◆ ACTIVITY LIST:
a. Rewrite the paragraph of the Haskell word-frequency post that begins "This memory usage is expected" as a bulleted list, keeping its main facts.
b. In the Haskell word-frequency post, how much memory does the word-counting process take?
c. Summarize the Haskell word-frequency post in two sentences.

I'm trying to process a very large unicode text file (6GB+). What I want is to count the frequency of each unique word. I use a strict Data.Map
to keep track of the counts of each word as I traverse the file.
The process takes too much time and too much memory (20GB+). I suspect the Map is huge but I'm not sure it should reach 5x the size of the file!
The code is shown below. Please note that I tried the following:
Using Data.HashMap.Strict
instead of Data.Map.Strict
. Data.Map
seems to perform better in terms of slower memory consumption increase rate.
Reading the files using lazy ByteString
instead of lazy Text
. And then I encode it to Text do some processing and then encode it back to ByteString
for IO
.
import Data.Text.Lazy (Text(..), cons, pack, append)
import qualified Data.Text.Lazy as T
import qualified Data.Text.Lazy.IO as TI
import Data.Map.Strict hiding (foldr, map, foldl')
import System.Environment
import System.IO
import Data.Word
dictionate :: [Text] -> Map Text Word16
dictionate = fromListWith (+) . (`zip` [1,1..])
main = do
[file,out] <- getArgs
h <- openFile file ReadMode
hO <- openFile out WriteMode
mapM_ (flip hSetEncoding utf8) [h,hO]
txt <- TI.hGetContents h
TI.hPutStr hO . T.unlines .
map (uncurry ((. cons '\t' . pack . show) . append)) .
toList . dictionate . T.words $ txt
hFlush hO
mapM_ hClose [h,hO]
print "success"
What's wrong with my approach? What's the best way to accomplish what I'm trying to do in terms of time and memory performance?
This memory usage is expected. Data.Map.Map
consumes about 6N words of memory + size of keys & values (data taken from this excellent post by Johan Tibell). A lazy Text
value takes up 7 words + 2*N bytes (rounded to the multiple of the machine word size), and a Word16
takes up two words (header + payload). We will assume a 64-bit machine, so the word size will be 8 bytes. We will also assume that the average string in the input is 8 characters long.

Stored items
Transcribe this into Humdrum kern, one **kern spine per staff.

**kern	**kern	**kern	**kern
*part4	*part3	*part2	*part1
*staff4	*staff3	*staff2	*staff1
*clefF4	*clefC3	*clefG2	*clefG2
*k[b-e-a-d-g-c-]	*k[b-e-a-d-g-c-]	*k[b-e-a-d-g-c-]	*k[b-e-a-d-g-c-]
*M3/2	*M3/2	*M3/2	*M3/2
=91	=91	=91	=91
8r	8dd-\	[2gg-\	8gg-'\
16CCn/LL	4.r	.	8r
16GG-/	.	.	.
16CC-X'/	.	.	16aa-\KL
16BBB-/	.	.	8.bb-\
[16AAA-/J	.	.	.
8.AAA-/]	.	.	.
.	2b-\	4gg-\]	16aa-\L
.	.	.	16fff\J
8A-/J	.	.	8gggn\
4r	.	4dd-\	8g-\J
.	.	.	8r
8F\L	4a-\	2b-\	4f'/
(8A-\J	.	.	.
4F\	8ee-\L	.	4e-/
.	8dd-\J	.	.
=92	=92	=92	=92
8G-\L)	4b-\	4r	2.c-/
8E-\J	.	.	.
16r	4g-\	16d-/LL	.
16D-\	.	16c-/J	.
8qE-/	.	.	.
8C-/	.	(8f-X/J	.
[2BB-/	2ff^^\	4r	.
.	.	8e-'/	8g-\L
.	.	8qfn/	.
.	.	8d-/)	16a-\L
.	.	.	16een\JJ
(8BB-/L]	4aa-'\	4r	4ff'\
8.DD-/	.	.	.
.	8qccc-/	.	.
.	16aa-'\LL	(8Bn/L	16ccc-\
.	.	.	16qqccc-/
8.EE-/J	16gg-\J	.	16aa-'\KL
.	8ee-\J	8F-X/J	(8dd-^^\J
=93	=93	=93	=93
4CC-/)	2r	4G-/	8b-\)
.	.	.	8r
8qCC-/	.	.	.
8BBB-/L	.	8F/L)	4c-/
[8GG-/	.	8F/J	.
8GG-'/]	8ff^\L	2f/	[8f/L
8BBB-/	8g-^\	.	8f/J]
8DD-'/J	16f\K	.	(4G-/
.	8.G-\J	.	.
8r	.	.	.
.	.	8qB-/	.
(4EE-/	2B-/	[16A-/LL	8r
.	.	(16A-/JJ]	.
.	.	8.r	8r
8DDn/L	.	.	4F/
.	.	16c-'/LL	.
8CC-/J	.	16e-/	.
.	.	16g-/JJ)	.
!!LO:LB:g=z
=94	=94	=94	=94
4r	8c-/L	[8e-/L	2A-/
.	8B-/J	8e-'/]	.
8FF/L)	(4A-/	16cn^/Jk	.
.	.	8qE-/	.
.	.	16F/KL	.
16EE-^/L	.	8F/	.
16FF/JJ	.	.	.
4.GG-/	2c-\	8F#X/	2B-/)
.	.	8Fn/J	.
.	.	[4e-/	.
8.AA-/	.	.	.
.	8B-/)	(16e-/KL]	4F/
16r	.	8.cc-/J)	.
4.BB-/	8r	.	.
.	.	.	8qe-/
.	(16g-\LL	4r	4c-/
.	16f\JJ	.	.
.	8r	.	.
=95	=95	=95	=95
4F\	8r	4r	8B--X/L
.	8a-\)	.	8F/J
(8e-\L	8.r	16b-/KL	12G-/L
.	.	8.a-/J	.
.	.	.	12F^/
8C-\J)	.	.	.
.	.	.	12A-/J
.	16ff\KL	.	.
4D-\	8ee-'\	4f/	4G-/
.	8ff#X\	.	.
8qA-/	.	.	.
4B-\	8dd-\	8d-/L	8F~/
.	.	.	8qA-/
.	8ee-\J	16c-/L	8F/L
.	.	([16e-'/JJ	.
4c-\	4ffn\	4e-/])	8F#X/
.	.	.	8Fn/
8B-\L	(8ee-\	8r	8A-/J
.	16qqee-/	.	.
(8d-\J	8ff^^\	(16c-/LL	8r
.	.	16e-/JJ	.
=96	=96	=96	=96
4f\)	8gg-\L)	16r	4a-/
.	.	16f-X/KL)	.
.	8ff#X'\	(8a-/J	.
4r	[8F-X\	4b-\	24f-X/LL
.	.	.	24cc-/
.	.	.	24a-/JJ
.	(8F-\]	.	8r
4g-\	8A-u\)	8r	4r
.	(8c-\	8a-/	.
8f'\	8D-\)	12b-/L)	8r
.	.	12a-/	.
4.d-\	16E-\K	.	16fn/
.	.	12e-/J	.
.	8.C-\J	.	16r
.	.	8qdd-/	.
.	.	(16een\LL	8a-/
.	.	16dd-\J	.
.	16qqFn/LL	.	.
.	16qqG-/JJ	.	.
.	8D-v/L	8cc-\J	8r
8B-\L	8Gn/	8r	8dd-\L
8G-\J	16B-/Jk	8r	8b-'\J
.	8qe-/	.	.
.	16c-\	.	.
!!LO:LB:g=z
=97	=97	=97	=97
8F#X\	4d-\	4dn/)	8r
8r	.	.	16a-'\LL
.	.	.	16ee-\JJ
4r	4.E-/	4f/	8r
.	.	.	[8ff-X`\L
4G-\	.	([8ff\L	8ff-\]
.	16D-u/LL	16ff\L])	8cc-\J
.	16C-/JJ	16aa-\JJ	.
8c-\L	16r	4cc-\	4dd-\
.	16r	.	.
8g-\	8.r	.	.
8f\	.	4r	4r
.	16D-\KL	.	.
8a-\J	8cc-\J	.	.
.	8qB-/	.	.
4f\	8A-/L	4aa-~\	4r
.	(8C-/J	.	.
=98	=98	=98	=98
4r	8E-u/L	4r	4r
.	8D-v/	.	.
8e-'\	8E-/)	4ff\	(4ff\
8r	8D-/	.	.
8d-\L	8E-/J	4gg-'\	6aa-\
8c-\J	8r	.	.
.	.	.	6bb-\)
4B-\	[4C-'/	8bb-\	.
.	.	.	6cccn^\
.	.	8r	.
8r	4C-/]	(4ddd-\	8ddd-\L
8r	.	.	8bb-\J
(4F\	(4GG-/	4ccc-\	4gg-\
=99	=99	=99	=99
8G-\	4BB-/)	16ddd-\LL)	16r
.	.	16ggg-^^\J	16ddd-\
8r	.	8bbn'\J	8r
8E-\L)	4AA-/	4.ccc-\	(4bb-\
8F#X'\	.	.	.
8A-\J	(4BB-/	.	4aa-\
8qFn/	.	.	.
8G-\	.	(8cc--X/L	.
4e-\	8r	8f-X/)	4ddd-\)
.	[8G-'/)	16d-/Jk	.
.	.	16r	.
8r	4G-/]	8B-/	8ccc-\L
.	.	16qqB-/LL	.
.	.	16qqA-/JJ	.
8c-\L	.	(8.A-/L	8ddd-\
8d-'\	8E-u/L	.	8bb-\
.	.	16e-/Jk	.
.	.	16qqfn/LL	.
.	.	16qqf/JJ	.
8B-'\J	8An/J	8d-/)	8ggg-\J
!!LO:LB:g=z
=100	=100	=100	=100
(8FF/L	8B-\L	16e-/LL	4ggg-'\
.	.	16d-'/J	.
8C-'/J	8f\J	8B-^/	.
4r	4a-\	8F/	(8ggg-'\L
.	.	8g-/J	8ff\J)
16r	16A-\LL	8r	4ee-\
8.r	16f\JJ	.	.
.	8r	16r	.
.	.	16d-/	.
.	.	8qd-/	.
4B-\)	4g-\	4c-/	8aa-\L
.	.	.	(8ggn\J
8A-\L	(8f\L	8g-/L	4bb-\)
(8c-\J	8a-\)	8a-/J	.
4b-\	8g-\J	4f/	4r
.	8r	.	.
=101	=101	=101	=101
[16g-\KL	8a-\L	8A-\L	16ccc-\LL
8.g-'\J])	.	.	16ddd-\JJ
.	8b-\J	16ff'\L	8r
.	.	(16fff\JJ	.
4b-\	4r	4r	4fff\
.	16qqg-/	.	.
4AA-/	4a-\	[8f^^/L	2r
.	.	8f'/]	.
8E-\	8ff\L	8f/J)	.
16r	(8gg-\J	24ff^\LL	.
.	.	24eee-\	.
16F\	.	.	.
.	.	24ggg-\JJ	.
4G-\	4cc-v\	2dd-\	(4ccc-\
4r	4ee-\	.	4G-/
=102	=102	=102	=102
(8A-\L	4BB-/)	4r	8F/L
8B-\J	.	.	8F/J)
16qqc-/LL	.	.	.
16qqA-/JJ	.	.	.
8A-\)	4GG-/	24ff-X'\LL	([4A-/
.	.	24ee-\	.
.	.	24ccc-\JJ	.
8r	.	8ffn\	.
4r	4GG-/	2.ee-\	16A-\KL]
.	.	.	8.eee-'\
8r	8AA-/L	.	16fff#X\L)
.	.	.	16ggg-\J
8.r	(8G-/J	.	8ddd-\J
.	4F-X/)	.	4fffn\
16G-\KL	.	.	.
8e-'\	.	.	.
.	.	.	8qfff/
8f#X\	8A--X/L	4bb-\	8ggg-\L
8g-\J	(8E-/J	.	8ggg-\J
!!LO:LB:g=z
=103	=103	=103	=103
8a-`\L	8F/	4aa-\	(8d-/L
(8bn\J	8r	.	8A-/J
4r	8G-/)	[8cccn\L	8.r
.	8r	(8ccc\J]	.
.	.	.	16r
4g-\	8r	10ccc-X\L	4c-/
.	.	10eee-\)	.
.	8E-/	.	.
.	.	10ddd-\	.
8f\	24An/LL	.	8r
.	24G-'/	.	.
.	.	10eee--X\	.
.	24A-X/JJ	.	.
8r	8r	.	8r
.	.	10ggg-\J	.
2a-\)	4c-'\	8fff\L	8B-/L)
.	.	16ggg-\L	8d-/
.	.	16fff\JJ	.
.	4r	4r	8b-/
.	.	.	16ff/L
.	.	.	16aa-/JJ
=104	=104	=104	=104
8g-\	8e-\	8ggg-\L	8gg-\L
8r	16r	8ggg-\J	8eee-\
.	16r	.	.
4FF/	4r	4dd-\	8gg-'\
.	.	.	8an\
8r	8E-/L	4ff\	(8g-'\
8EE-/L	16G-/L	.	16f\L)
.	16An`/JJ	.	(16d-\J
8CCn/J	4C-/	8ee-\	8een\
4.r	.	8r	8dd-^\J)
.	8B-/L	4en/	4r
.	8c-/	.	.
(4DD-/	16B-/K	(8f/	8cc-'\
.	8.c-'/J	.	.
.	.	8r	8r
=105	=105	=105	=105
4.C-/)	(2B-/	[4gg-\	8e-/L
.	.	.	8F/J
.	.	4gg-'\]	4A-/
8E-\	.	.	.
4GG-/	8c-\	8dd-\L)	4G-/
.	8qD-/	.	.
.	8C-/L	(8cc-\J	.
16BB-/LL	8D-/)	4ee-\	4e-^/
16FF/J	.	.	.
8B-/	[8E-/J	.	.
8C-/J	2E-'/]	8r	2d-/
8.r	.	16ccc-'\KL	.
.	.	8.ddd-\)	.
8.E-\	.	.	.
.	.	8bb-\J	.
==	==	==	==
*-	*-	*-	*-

◆ SOLUTIONS TO THE TASKS:
a.
- The memory usage is expected.
- Data.Map.Map uses about 6N words of memory plus the size of its keys and values, based on a post by Johan Tibell.
- A lazy Text value takes 7 words plus 2*N bytes, rounded to a multiple of the machine word size.
- A Word16 takes two words: a header and a payload.
- The estimate assumes a 64-bit machine, so a word is 8 bytes.
- It also assumes the average string in the input is 8 characters long.

b. More than 20GB.

c. Counting word frequencies in a 6GB+ unicode text file with a strict Data.Map takes too much time and more than 20GB of memory, even after trying Data.HashMap.Strict and reading the file as lazy ByteString. A reply says this memory usage is expected and begins estimating it from the memory costs of Data.Map, lazy Text and Word16 values, assuming a 64-bit machine and an average string length of 8 characters.